Stan Louttit, grand chief for the Mushkegowuk Council, which is responsible for the Kashechewan reserve, told CBC News Friday that Prentice rejected the option of relocation as too costly and offered $200 million to redevelop the community at the current location.

"Disappointment" was how Louttit described his reaction, as he said relocation was the preferred option of the vast majority of the community's 1,700 residents.

In an interview Friday with the Canadian Press, Prentice said a new engineering report estimates it would cost about $474 million to move the reserve to higher ground — an option he called "prohibitively" expensive.

"If the situation is that the community wishes to stay in their traditional territory, then the most prudent option is the current Kashechewan site, where there's probably $150 million to $200 million of infrastructure in place already," Prentice said.

Louttit said the next step is for Kashechewan Chief Jonathan Solomon to go back to the community with this offer and decide how they will respond.

Earlier this month, Solomon said Prentice had balked at a report saying the community preferred to be relocated 30 kilometres upstream, within their traditional lands.

The report found a majority of residents wanted to move off the flood plain of the Albany River, where their homes have been repeatedly swamped during spring thaws.

It contradicted an earlier federal report recommending community members be moved to the city of Timmins, about 480 kilometres to the south.

Three evacuations since 2004
The federal report, prepared for Indian Affairs by former Ontario provincial government cabinet minister Alan Pope and released last November, recommended moving the reserve to the outskirts of Timmins to give community members access to hospitals, schools and employment.

Solomon has called on the Tories to honour a 2005 deal worth $500 million reached with the previous Liberal government to build a new community within their traditional hunting grounds in 10 years.

"It was approved and booked" by former finance minister Ralph Goodale, Liberal MP and former Indian Affairs minister Andy Scott told the Canadian Press Friday.

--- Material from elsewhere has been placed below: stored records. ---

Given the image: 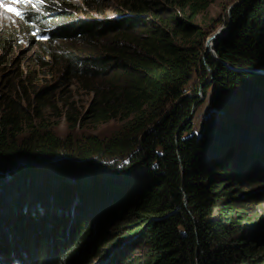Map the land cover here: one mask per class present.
<instances>
[{"label": "trees", "instance_id": "trees-1", "mask_svg": "<svg viewBox=\"0 0 264 264\" xmlns=\"http://www.w3.org/2000/svg\"><path fill=\"white\" fill-rule=\"evenodd\" d=\"M44 1L23 30L50 49L41 67L93 94L92 123L133 118L119 136L62 140L0 95V174L32 172L35 188L0 202V264H91L124 230L147 258L128 246L109 264H264V0H238L205 57L195 21L216 0H115L117 17L102 20ZM17 39L0 28V65ZM195 79L212 90L200 134ZM55 91H34L35 117ZM59 168L75 170L46 177Z\"/></svg>", "mask_w": 264, "mask_h": 264}, {"label": "rangeland", "instance_id": "rangeland-1", "mask_svg": "<svg viewBox=\"0 0 264 264\" xmlns=\"http://www.w3.org/2000/svg\"><path fill=\"white\" fill-rule=\"evenodd\" d=\"M69 2V8L77 19L102 20L117 17L118 8L115 0H90L89 7L84 6L82 0H69ZM237 2L240 1L216 0L206 12L198 16L195 24L202 29L206 36L205 47L218 33L227 27L229 21L228 10ZM44 4V0H24V2H21V0H5L0 2V28H4L7 33H11L18 38V47L15 54L10 57L9 61L0 65V95L12 99L17 106H21L24 114L27 115L26 117L31 118V123L37 129L50 130L62 140L69 136L74 141H81L89 136H96L104 140L123 134L127 123L133 117L127 121L115 119L104 123H92V121L86 119V114L93 100V94L69 83L63 86L59 82L60 77L57 69L51 70L41 67L42 57L50 49L40 48V44L37 43L44 40L41 41L32 35L30 36V34H25L23 30L27 28L24 20L27 19L29 11L43 12L41 6ZM8 7L17 9V11L22 12V15L17 17L18 15L15 12L7 11ZM34 44L39 46H34ZM54 45L53 50L58 49L60 43ZM60 85H62L61 88H59ZM42 87H54L56 93L51 96L49 101L52 108L45 109L41 117L37 118L30 106H32L34 91ZM188 89L189 95H198V98L203 101L192 118V132L200 134L203 118L210 109L209 100L212 90L207 87L201 88L198 79H195ZM197 89V92H193ZM69 116L72 121L76 122L74 127H71L67 121ZM22 128L23 132L19 136L20 140L27 136V131H30L32 127L25 123ZM1 178H3V174H0V183H4L6 186L0 188V202L6 203L18 197L33 195L31 191L33 189H30L29 186L26 185V188H23L22 185L17 183H10L8 178L6 180ZM42 192L47 195L48 190H42ZM27 202L33 203L30 198H27ZM259 236L261 242H264V230L260 231ZM135 237L125 235V230L120 232V239L112 242L109 247L106 246L107 250L102 253L103 256L99 259H93L91 264H109L117 252L128 246L134 247L140 259L145 260L148 248L144 243H138Z\"/></svg>", "mask_w": 264, "mask_h": 264}, {"label": "water", "instance_id": "water-1", "mask_svg": "<svg viewBox=\"0 0 264 264\" xmlns=\"http://www.w3.org/2000/svg\"><path fill=\"white\" fill-rule=\"evenodd\" d=\"M241 2L239 3H235L234 5H232L229 10H228V18H229V21H228V24H227V27L225 29H223L220 33H218L213 39L212 41L205 47V51H204V57L213 49L216 48V46L219 44V42H221L226 36L227 34L229 33L230 29H231V26H232V12L233 10L240 4ZM195 97H198L195 96ZM202 102V100H199L197 102L194 103L193 105V108H195L198 104H200ZM193 114H194V111L191 113V116H190V119L193 118ZM64 168V167H63ZM63 168H59L58 170V174H55V175H47L46 177H54L56 175H65V176H70L72 175V173L74 172L75 169H71V170H68V169H63ZM32 174V172H27L25 174H19L18 172H16V170H11L10 172H6V173H3V178L1 179H4L6 180L7 178L10 180V183H17L18 185H22L23 188H26L25 186H29L30 189H33L35 190L34 187L31 186V183H29V179H27L28 175ZM42 175H45V174H42ZM6 186V184H2L0 183V188ZM33 190L32 193L34 192ZM43 190V189H42Z\"/></svg>", "mask_w": 264, "mask_h": 264}, {"label": "snow or ice", "instance_id": "snow-or-ice-1", "mask_svg": "<svg viewBox=\"0 0 264 264\" xmlns=\"http://www.w3.org/2000/svg\"><path fill=\"white\" fill-rule=\"evenodd\" d=\"M21 2H24V0H21ZM7 11L9 12H15L16 15H21V13L19 11H17V9L13 8V7H8Z\"/></svg>", "mask_w": 264, "mask_h": 264}]
</instances>
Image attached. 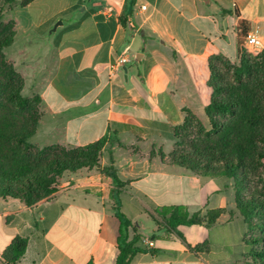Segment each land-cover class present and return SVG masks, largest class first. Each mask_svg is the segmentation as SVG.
I'll list each match as a JSON object with an SVG mask.
<instances>
[{"label":"crops","instance_id":"obj_1","mask_svg":"<svg viewBox=\"0 0 264 264\" xmlns=\"http://www.w3.org/2000/svg\"><path fill=\"white\" fill-rule=\"evenodd\" d=\"M8 12L18 18L5 21L27 39L60 32L45 55L34 57L28 42L18 60L8 58L23 66L25 90L27 68L51 55L50 75L42 64L44 76L34 89L42 117L30 142L70 149L104 137L107 143L100 169L64 173L50 198L31 207L0 199V264H8L3 255L18 237L28 246L15 264H116L118 211L132 225L130 238L139 237L136 246L146 250L131 264H240L250 248L235 180L196 175L174 164L171 151L188 111L207 120L210 59H240L239 20L264 37V0H34ZM128 15L134 28L121 22ZM68 17L71 25L53 31ZM121 56L130 60L126 71L112 75L110 66ZM106 168L114 169L120 185ZM167 198L177 202L166 204ZM170 206L202 217L223 213L212 226L170 232L158 215ZM147 219L156 226L152 235Z\"/></svg>","mask_w":264,"mask_h":264},{"label":"trees","instance_id":"obj_2","mask_svg":"<svg viewBox=\"0 0 264 264\" xmlns=\"http://www.w3.org/2000/svg\"><path fill=\"white\" fill-rule=\"evenodd\" d=\"M2 1L12 9L17 4L26 7L34 0ZM236 15L240 16L238 11ZM2 17L0 14V29L7 30L8 34L0 38V199H19L31 207L56 193L55 186L64 173L100 169L107 138L63 154L60 153L63 146L39 148L30 142L42 117L38 110L42 100L38 95L26 98L22 94L24 79L4 53L14 43L16 32L2 22ZM121 22L135 27L130 15L122 18ZM238 29V43L242 47L250 27L239 20ZM240 53L239 66L221 56L210 59L208 85L213 96L206 107V115L211 130L206 133L200 119L188 111L184 124L175 131L176 136L178 131L197 124L201 134L217 136L220 147L215 148L216 152L205 155L206 158L187 155L178 158L172 153L171 159L174 164L196 175L223 174L236 181V206L248 227L244 243L250 248L240 264H264V79L258 78L248 57L242 56V51ZM217 63L227 67L233 65V80L238 88L225 84L224 76L215 67ZM244 78L249 81L245 82ZM105 172L113 177L116 184H121L113 168H106ZM247 172L253 175V180ZM252 183L254 188L250 185ZM222 213L223 210H215L204 217L200 213L190 215L184 206L164 207L158 211L170 232L181 225L207 223L212 226ZM117 216L120 229L116 264H131L137 254L146 250L136 246L139 237L130 238L132 225L127 217L120 211ZM27 246L26 239H14L3 255L4 260L15 264Z\"/></svg>","mask_w":264,"mask_h":264},{"label":"rangeland","instance_id":"obj_3","mask_svg":"<svg viewBox=\"0 0 264 264\" xmlns=\"http://www.w3.org/2000/svg\"><path fill=\"white\" fill-rule=\"evenodd\" d=\"M7 6L6 3H4V1L0 0V14H3L2 17V22H4L5 24H9L10 26V30L15 31L16 32V37H15V41L14 44L12 46H10L9 48H7L5 50V56L8 62H10L11 64H14L12 61H10L8 58H14L13 60H18L19 59V52L20 50H22L24 48V46L28 45V42H32L33 44H31L32 49H34V51L37 52V54L34 57H37L38 55H45V53H48L46 49L53 47L57 41V39L59 38L60 32L59 33H53L52 35H50V31L47 33V35H45V37L43 38H30L27 39L24 36V33L22 32L21 28H17L16 30V25L13 24L11 21H5V20H14L15 18H18L17 14L15 12H8L5 13ZM5 13V14H4ZM80 13L78 11H75L74 15H79ZM58 22H62L63 25H65V27L71 25V23H73V21L70 20V17L65 18L62 20H59L56 22V24ZM55 24V25H56ZM54 25V26H55ZM8 34V31L6 30H2L0 29V38L3 36H6ZM52 52H54V50H52ZM245 55L248 57L251 65L253 66L255 73L257 74L259 79H264V67L262 66V52L261 53H254V52H250L247 49H242V56ZM237 54L236 52L233 54V58H236ZM45 59L44 62H42V64L45 66H47V69L45 71V74L47 76L50 75V65H51V55L48 54V56ZM240 60L234 62V65L239 66L240 64ZM42 64H38L37 66L33 67V68H27L26 70V74H27V88L24 90L23 89V96L26 98H33L36 96V91H34L35 87H37L36 85L38 84V82H40V79L44 76V71L42 70L40 72L39 69L42 68ZM232 65V64H231ZM233 66V65H232ZM232 66L227 67L226 65H224L223 63H217L215 64L216 69L218 70V72H220L223 76H224V82L225 84H227L228 86L232 85L235 89L238 88L233 80V72H232ZM14 67L16 68L17 72L20 73L24 79L25 82V78L24 75L19 71V70H24L23 66L21 65H17V67L14 65ZM19 69V70H18ZM244 81L247 82L249 81L248 78H244ZM25 88V86H24ZM38 110L41 113L42 112V105H40V107L38 106ZM202 126L204 127V129L206 130V133L209 132L211 130V126H210V122L209 119L207 117L206 122H203L202 120H200ZM264 126V125H263ZM216 147H220L219 144V140L217 136H208L206 134H201L200 131L198 130L197 124H191L190 126L178 131L177 135H174V148L171 151V154H175L176 157L181 158L182 156L185 157L187 156H198V157H205V155H209L212 152H216L217 150H215ZM72 149L68 148V147H61L60 149V153H67L69 151H71ZM206 158V157H205ZM179 169V168H177ZM248 173V172H247ZM69 175H71V173H69ZM249 177L251 180H253V175L248 173ZM63 178V175L59 177V181L57 183V185L55 186V188H58L61 184V180ZM235 185H236V181H235ZM238 185L241 186V183L238 182ZM251 187H255V184L252 183L250 184ZM237 186H236V190H237ZM240 191L243 192V189L240 187ZM248 196V195H247ZM47 198L43 199L42 201L46 200ZM172 202H177V199H170L167 198L166 199V204H172ZM168 206V205H167ZM147 226H149L151 229H147V233L149 235H152L153 231L155 230L156 226L154 224V222L150 219H147Z\"/></svg>","mask_w":264,"mask_h":264},{"label":"built area","instance_id":"obj_4","mask_svg":"<svg viewBox=\"0 0 264 264\" xmlns=\"http://www.w3.org/2000/svg\"><path fill=\"white\" fill-rule=\"evenodd\" d=\"M143 10L146 7H142ZM245 49L254 53H261L264 51V37H262L259 32L251 31L247 33L245 38ZM130 62L128 57L121 56L115 60V62L110 66V71L112 75H116L123 71V68Z\"/></svg>","mask_w":264,"mask_h":264},{"label":"water","instance_id":"obj_5","mask_svg":"<svg viewBox=\"0 0 264 264\" xmlns=\"http://www.w3.org/2000/svg\"><path fill=\"white\" fill-rule=\"evenodd\" d=\"M62 24H63L62 22H58V23L55 25L53 31H56L58 27L62 26ZM124 70L126 71V68H125V67H124Z\"/></svg>","mask_w":264,"mask_h":264}]
</instances>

Prentice had repeatedly said the people could choose to relocate, but following the release of the survey earlier this month, a spokesperson for Indian Affairs told CBC News the cost projections had forced the ministry to take a second look.

Ottawa moved the community, against the residents' will, to the low-lying land in 1957.

Flooding and tainted water have prompted three evacuations since 2004.

The evacuations came as the community struggled with squalid housing, domestic violence, addiction and a number of reported suicide attempts.

Prentice himself has called conditions on the reserve "deplorable."